Simon Hantaï

[30/07/2013]

 

Le Centre Georges Pompidou consacre une première grande rétrospective à l’œuvre de Hantaï (22 mai – 2 septembre 2013). Riche de plus de 130 peintures, toutes réalisées entre 1949 et 1990, il s’agit de la plus importante exposition orchestrée depuis celle qui eut lieu en 1976 au Musée d’Art Moderne de Paris. Si cette œuvre foisonnante est restée dans l’ombre tant d’années, c’est du fait de l’artiste lui-même, qui s’est volontairement retiré du monde de l’art et de ses systèmes de valorisation à partir de 1982.

Hantaï et le monde de l’art
Que s’est-il passé en 1982 ? La première confrontation de son oeuvre sur la scène internationale artistique se passe mal. Simon HANTAÏ représente en effet la France à la 40ème Biennale de Venise avec un ensemble de Tabulas, mais l’exposition est un échec. Il s’isole alors du monde de l’art jusqu’à son décès en 2008. Il se consacre dès lors à des échanges intellectuels avec ses amis philosophes et théoriciens (Hélène Cixous, Jacques Derrida, Jean-Luc Nancy), ne produit pas mais retaille tout au plus dans des œuvres précédentes. Un signe précurseur à ce silence artistique est apparu après son exposition en 1976 au Musée d’Art Moderne de Paris, à la suite de laquelle Hantaï prend du recul et cesse de peindre pendant trois ans et demi. Pourtant, l’artiste est bien accueilli, les institutions et les galeries rendent grâce à son travail depuis des années. N’était-il pas le premier lauréat du prix de la Fondation Maeght en 1967 ?

Ce grand coloriste, qui peint en aveugle avec le pliage érigé pour méthode à partir de 1960, a développé une œuvre souveraine et spirituelle, avant son repli face au marché. Néanmoins, les collectionneurs ne s’y trompent pas et s’arrachent cette œuvre singulière dès que les premiers pliages se présentent en salles à la fin des années 1980.

Hantaï et le marché
Dans un premier temps, les maisons de ventes proposent des pièces des années 1950, parfois encore sous influence surréaliste.

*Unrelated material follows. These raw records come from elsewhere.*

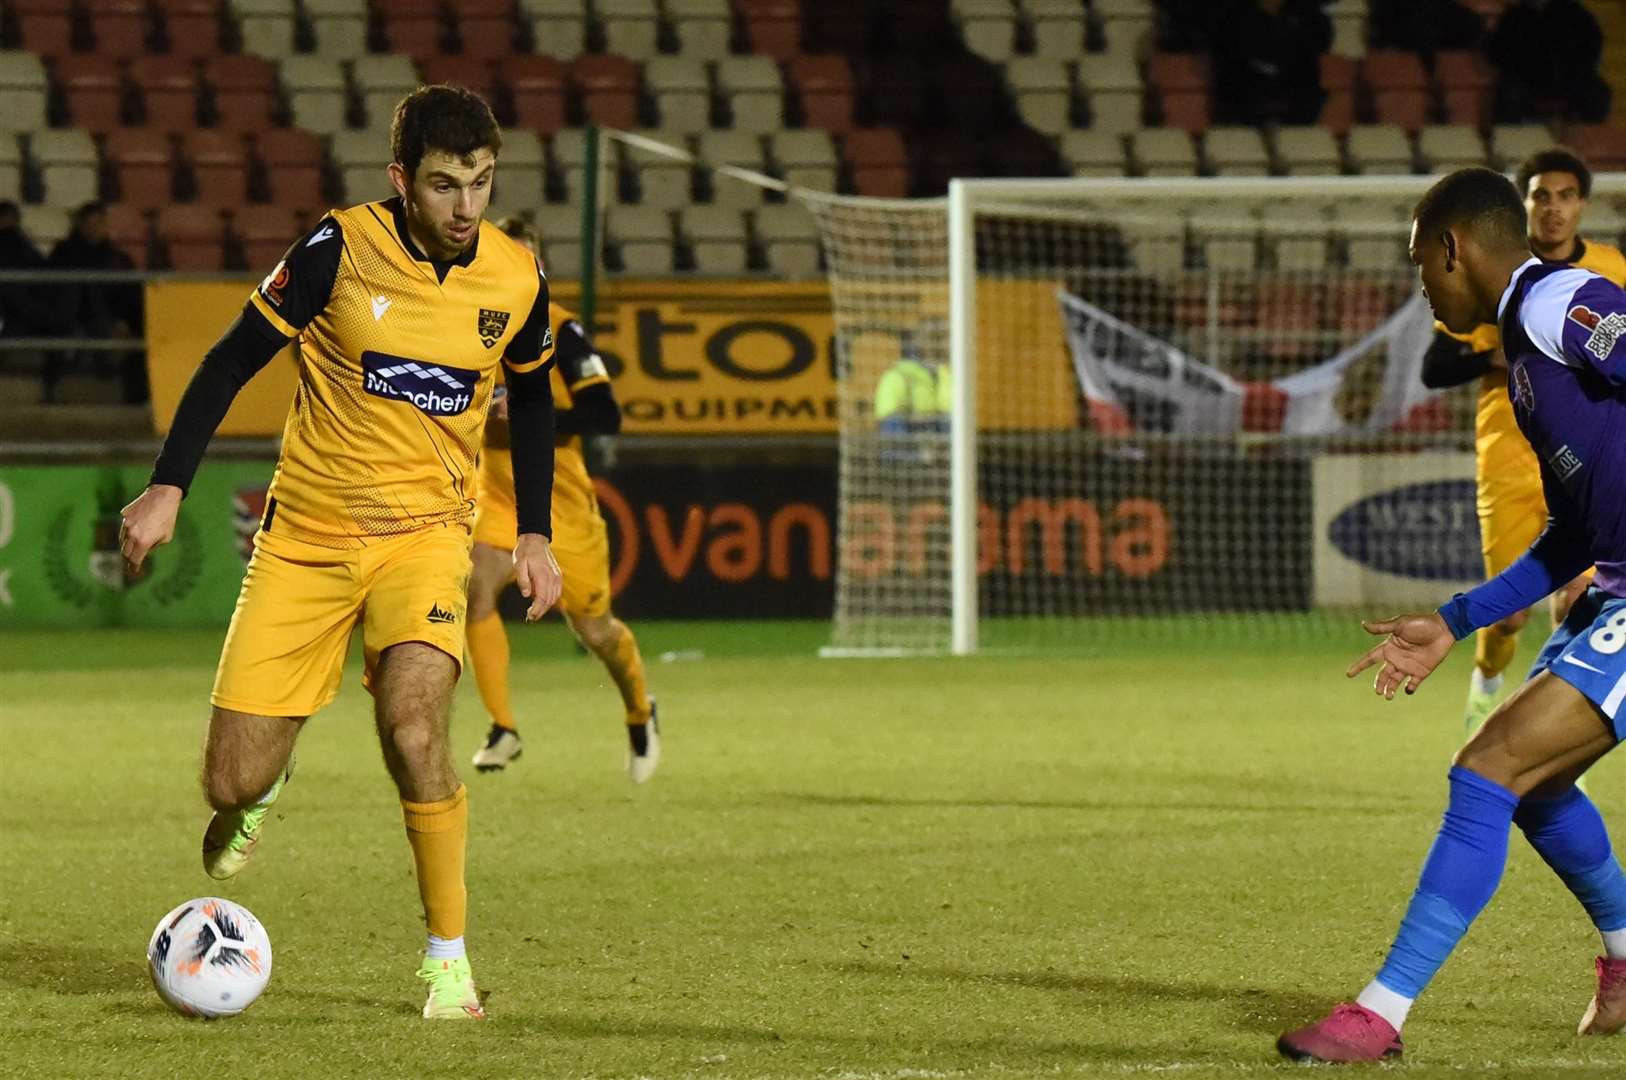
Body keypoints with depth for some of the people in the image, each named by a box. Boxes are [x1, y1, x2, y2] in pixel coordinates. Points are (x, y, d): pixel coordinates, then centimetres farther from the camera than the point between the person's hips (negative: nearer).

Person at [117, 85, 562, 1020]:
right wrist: (169, 488, -8)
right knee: (234, 786, -3)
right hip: (307, 534, 0)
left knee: (415, 726, -27)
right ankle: (263, 782, 38)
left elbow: (530, 397, 16)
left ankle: (449, 959, -12)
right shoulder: (341, 249, -12)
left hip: (424, 532, 0)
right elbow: (234, 360, -3)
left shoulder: (518, 280, -4)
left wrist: (535, 534, 11)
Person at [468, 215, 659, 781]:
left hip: (562, 503, -3)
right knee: (476, 589, -24)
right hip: (497, 497, 3)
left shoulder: (559, 330, -15)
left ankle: (640, 713, 38)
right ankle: (503, 728, -16)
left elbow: (606, 415, -23)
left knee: (593, 629, 8)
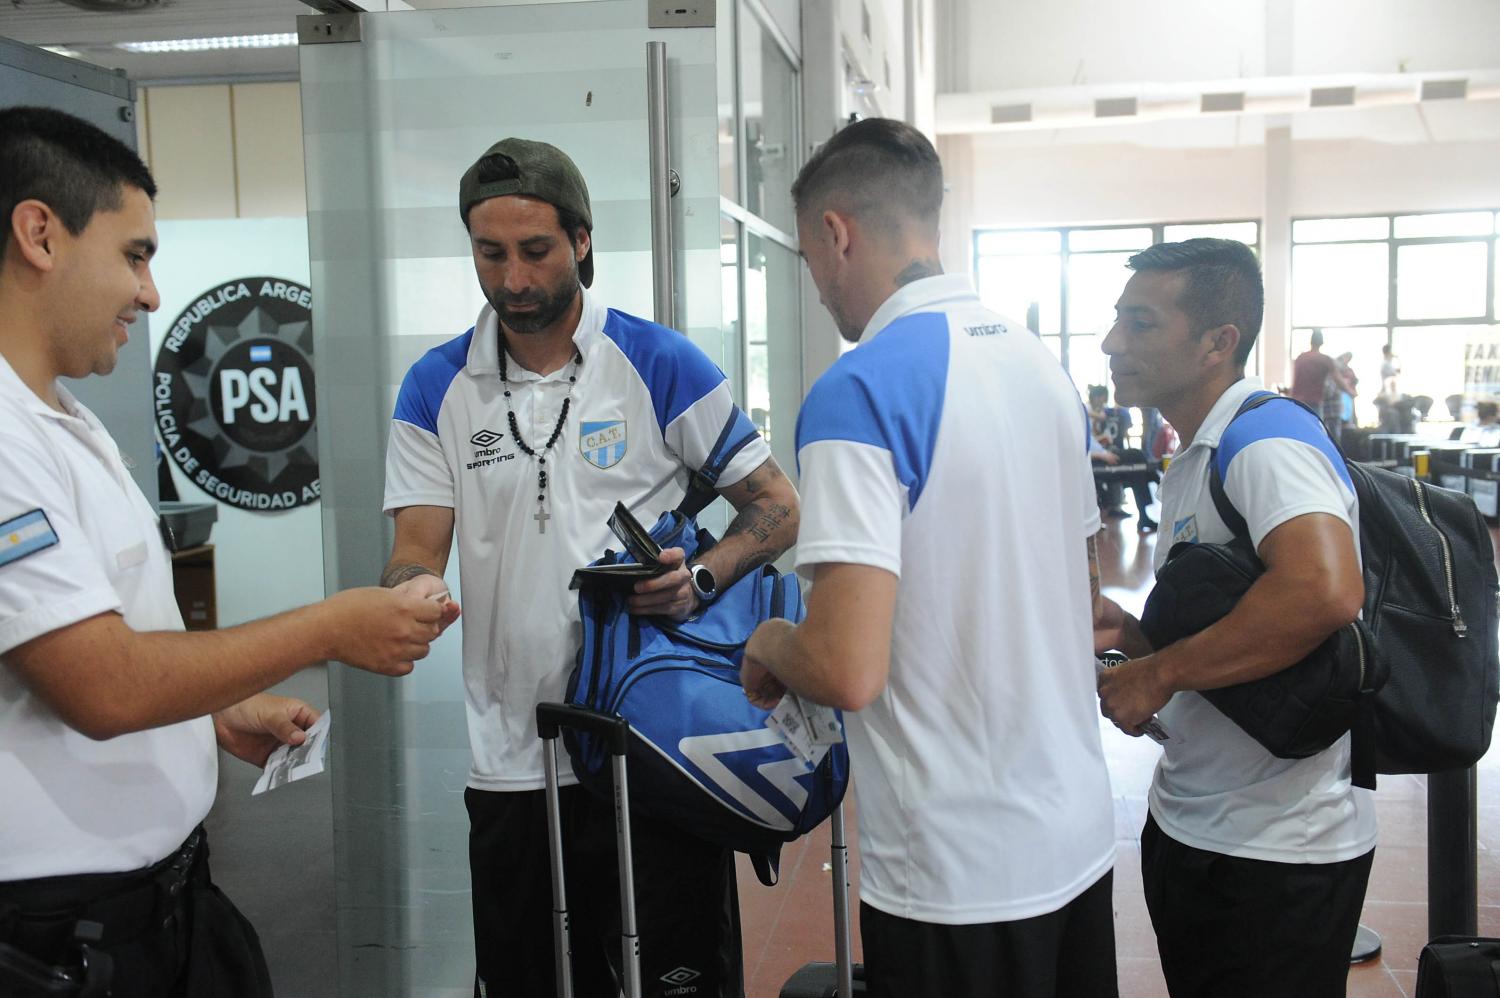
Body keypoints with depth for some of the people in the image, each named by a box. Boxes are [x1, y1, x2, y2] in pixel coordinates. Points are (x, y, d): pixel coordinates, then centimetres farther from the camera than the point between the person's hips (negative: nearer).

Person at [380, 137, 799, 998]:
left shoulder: (660, 363, -3)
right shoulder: (436, 388, 5)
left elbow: (777, 507, 0)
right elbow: (416, 549, 1)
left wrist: (702, 581, -19)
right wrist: (414, 590, -23)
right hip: (512, 758, 3)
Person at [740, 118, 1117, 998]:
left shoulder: (860, 390, -19)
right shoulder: (1044, 363, 5)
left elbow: (849, 670, -25)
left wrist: (771, 646, -5)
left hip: (957, 875, -7)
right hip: (1081, 835, 7)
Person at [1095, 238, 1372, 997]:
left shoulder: (1266, 439, -18)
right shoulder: (1190, 464, 12)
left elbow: (1324, 592, -35)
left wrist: (1159, 673, -25)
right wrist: (1129, 635, 2)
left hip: (1276, 849, -9)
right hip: (1187, 825, 9)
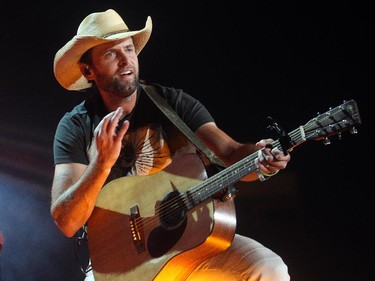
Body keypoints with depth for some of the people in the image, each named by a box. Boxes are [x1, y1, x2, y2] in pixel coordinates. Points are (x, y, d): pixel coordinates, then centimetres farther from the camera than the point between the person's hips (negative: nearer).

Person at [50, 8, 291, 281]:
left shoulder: (175, 103, 0)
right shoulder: (75, 126, -3)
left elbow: (231, 153, -11)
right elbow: (67, 223, -12)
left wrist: (260, 159, -35)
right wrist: (102, 164, -28)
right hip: (121, 256, -1)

Hantaï débute sur le marché des enchères en 1986 avec une grande composition de 1956, vendue l’équivalent de 3 300 $ à Londres (216 cm x 152 cm, 2 200 £, Sotheby’s), une toile qui vaudrait 40 à 60 fois plus aujourd’hui.Le marché se réveille le 7 octobre 1989, avec un premier pliage vendu l’équivalent de 30 000 $ au marteau de Charbonneaux à Paris (Sans titre, 1963, 120 cm x 105 cm). Deux jours plus tard, une œuvre deux fois plus grande se vend cinq fois plus cher : une composition de 1972 s’arrache 150 000 $ chez Briest (1989, 220 cm x 243 cm). C’est la première fois que l’artiste dépasse les 100 000 $. Ce seuil est à nouveau passé à 56 reprises jusqu’à l’été 2013 (près de 20 % des peintures se vendent plus de 100 000 $) et un sommet de 779 000 $, soit plus de 935 000 $ avec les frais, est atteint chez Sotheby’s Paris pour Etude (1969, 274 cm x 236 cm). La National Gallery of Art de Washington possède d’ailleurs dans ses collections une œuvre très proche (même année et mêmes dimensions) sur laquelle le rouge remplace le bleu. Si l’on trouve quelques œuvres de Hantaï dans des musées américains, le marché y est pauvre. Seules cinq œuvres se sont vendues aux États-Unis depuis le début des années 2000. Les œuvres circulent essentiellement en France (81,3 % du chiffre d’affaires de l’artiste) et moins rarement aux Pays-Bas (4,2 % des recettes) qu’aux États-Unis (moins de 2%).

Une place de marché presque exclusivement française n’a pas nui à l’ascension de sa cote, car sa renommée et la demande sont internationales. Sa cote s’est ainsi appréciée de + 275 % sur la décennie (2003-2013), avec des niveaux de prix assez forts (50 % des oeuvres se vendent plus de 40 000 $).
Pour des œuvres abordables, il se trouve que Hantaï s’est intéressé à la sérigraphie, non pas en tant qu’outil de diffusion de son œuvre mais pour sa propension à faire proliférer le motif. Il en passe régulièrement en salles, seule ou par lot, à un prix moyen de 150 $ – 300 $ par sérigraphie.